Mikati yaptığı açıklamada, hükümetin bu ayın sonu itibariyle ilaçları veya maaşları döviz cinsinden temin edemeyeceği veya parasal istikrar için gerekli çalışmaları yürütemeyeceği konusunda uyarıda bulunmuş ve Meclis’i, Mansuri’nin sunduğu parasal ve ekonomik planı tam olarak onaylamaya çağırmıştı.
Öte yandan Şarku’l Avsat’a konuşan hükümet kaynakları “Başkan Mikati verdiği sözden geri adım atmadı ama mesele bazılarının sandığı kadar basit değil. Geçiş aşamasını en iyi şekilde geçmek için büyük bir ulusal mutabakata ihtiyaç var” ifadelerini kullandılar. Meselenin “yasayı, hükümet ya da Meclis olsun kimin sunduğuyla ilgili olmadığını, borç alınan paranın iade kaynağının belirlenmesiyle ilgili” olduğuna işaret ettiler. Ayrıca “durumun istisnai bir durum olduğunu ve herkesin siyasi suistimalden uzak bir şekilde sorumluluklarını üstlenmesi gerektiğini” sözlerine eklediler.

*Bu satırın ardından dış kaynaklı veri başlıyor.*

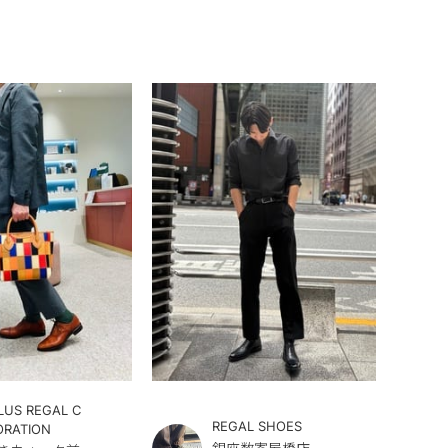
LUS REGAL C
REGAL SHOES
ORATION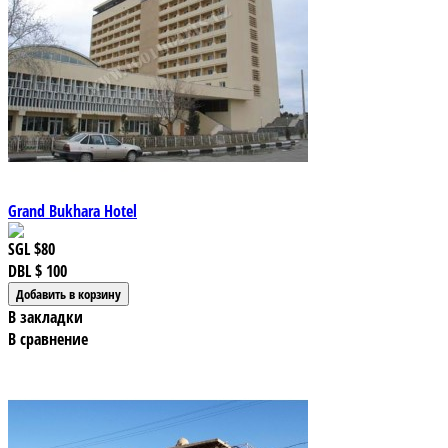
Grand Bukhara Hotel
SGL
$80
DBL
$ 100
В закладки
В сравнение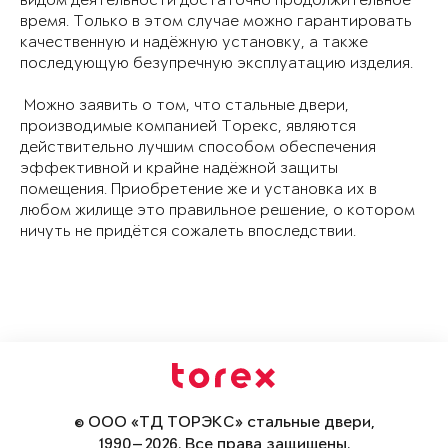
видом деятельности достаточно продолжительное
время. Только в этом случае можно гарантировать
качественную и надёжную установку, а также
последующую безупречную эксплуатацию изделия.
Можно заявить о том, что стальные двери,
производимые компанией Торекс, являются
действительно лучшим способом обеспечения
эффективной и крайне надёжной защиты
помещения. Приобретение же и установка их в
любом жилище это правильное решение, о котором
ничуть не придётся сожалеть впоследствии.
© ООО «ТД ТОРЭКС» стальные двери,
1990—2026. Все права защищены.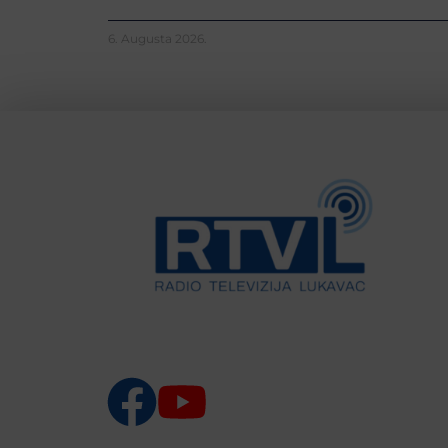
6. Augusta 2026.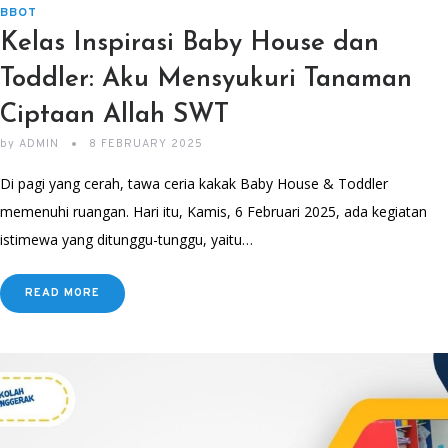
BBOT
Kelas Inspirasi Baby House dan
Toddler: Aku Mensyukuri Tanaman
Ciptaan Allah SWT
by
ADMIN
8 FEBRUARY 2025
Di pagi yang cerah, tawa ceria kakak Baby House & Toddler
memenuhi ruangan. Hari itu, Kamis, 6 Februari 2025, ada kegiatan
istimewa yang ditunggu-tunggu, yaitu…
READ MORE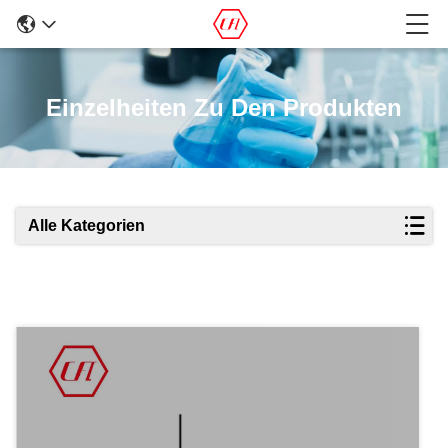
Einzelheiten Zu Den Produkten
Alle Kategorien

Rezervden yapılacak ödeme ister hükümet ister Meclis tarafından onaylansın, bu itiraza tabi olabilir. İnsan hakları örgütü Justicia’nın Başkanı Dr. Paul Morcos, Şarku’l Avsat’a verdiği röportajda “İster bir hükümet kararıyla ister Meclis’in bir yasasıyla onaylansın, fark etmez, her halükarda bu anayasaya aykırıdır. İlk durumda Devlet Danışma Konseyi’nde, ikinci durumda Anayasa Konseyi’nde itiraz edilebilir” dedi. Morcos “Anayasa’nın bireysel mülkiyeti koruyan 15. maddesini ve vatandaşlar arasında eşitliği güvence altına alan 7. maddesini ihlal ettiği düşünülürse iptal şansı çok yüksek. Zaruri kullanımlara dokunulması, bu iki maddenin aleyhine olup mevduat sahiplerine halkın geri kalan kesimlerinin yükünü yükler” dedi.

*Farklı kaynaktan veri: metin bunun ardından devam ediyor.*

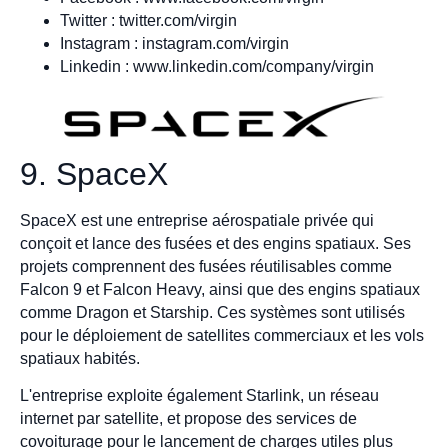
Twitter : twitter.com/virgin
Instagram : instagram.com/virgin
Linkedin : www.linkedin.com/company/virgin
9. SpaceX
SpaceX est une entreprise aérospatiale privée qui
conçoit et lance des fusées et des engins spatiaux. Ses
projets comprennent des fusées réutilisables comme
Falcon 9 et Falcon Heavy, ainsi que des engins spatiaux
comme Dragon et Starship. Ces systèmes sont utilisés
pour le déploiement de satellites commerciaux et les vols
spatiaux habités.
L'entreprise exploite également Starlink, un réseau
internet par satellite, et propose des services de
covoiturage pour le lancement de charges utiles plus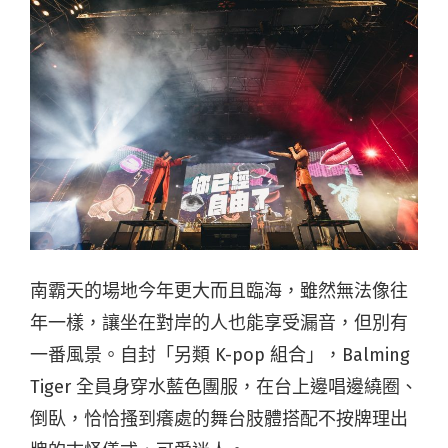
南霸天的場地今年更大而且臨海，雖然無法像往
年一樣，讓坐在對岸的人也能享受漏音，但別有
一番風景。自封「另類 K-pop 組合」，Balming
Tiger 全員身穿水藍色團服，在台上邊唱邊繞圈、
倒臥，恰恰搔到癢處的舞台肢體搭配不按牌理出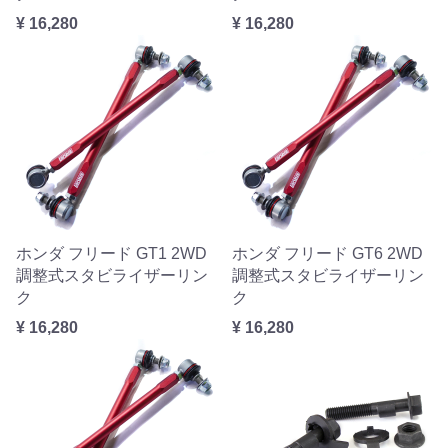
¥ 16,280
¥ 16,280
ホンダ フリード GT1 2WD
ホンダ フリード GT6 2WD
調整式スタビライザーリン
調整式スタビライザーリン
ク
ク
¥ 16,280
¥ 16,280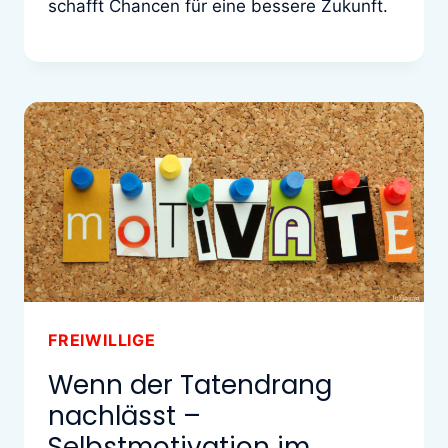
schafft Chancen für eine bessere Zukunft.
FREIWILLIGE
Wenn der Tatendrang
nachlässt –
Selbstmotivation im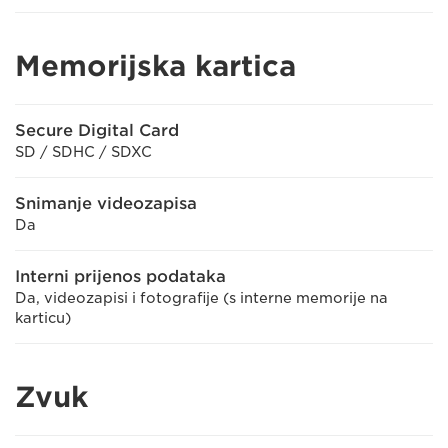
Memorijska kartica
Secure Digital Card
SD / SDHC / SDXC
Snimanje videozapisa
Da
Interni prijenos podataka
Da, videozapisi i fotografije (s interne memorije na
karticu)
Zvuk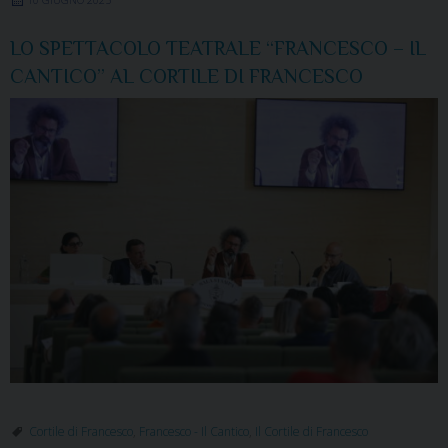
LO SPETTACOLO TEATRALE “FRANCESCO – IL
CANTICO” AL CORTILE DI FRANCESCO
Cortile di Francesco
,
Francesco - Il Cantico
,
Il Cortile di Francesco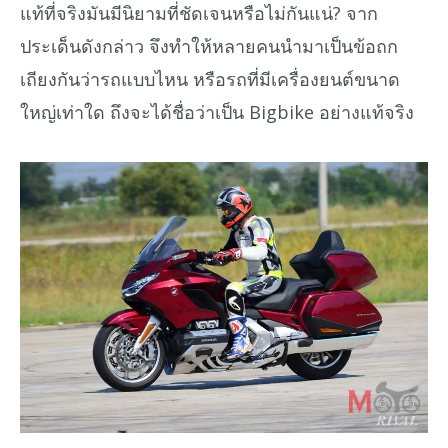
แท้ที่จริงมันมีนิยามที่ชัดเจนหรือไม่กันแน่?
จาก
ประเด็นดังกล่าว จึงทำให้หลายคนนำมาเป็นข้อถก
เถียงกันว่ารถแบบไหน หรือรถที่มีเครื่องยนต์ขนาด
ใหญ่เท่าใด ถึงจะได้ชื่อว่าเป็น Bigbike อย่างแท้จริง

Öte yandan ekonomi ve finans uzmanı Dr. Mahmud Cebai “Mansuri’nin ortaya attığı şey mantıklı, gerçekçi ve bilimseldir. Artık kesinleşmiştir ki, mevduat sahiplerinin kalan fonlarını ve Lübnan Merkez Bankası’nın özellikle para politikasıyla bağlantılı gizliliğini ve yetkilerini korumak için, kullanılan fonların iade garantisi ve yasal teminatlar olmaksızın zaruri rezervden borç verilmesi kabul edilmeyecektir” dedi.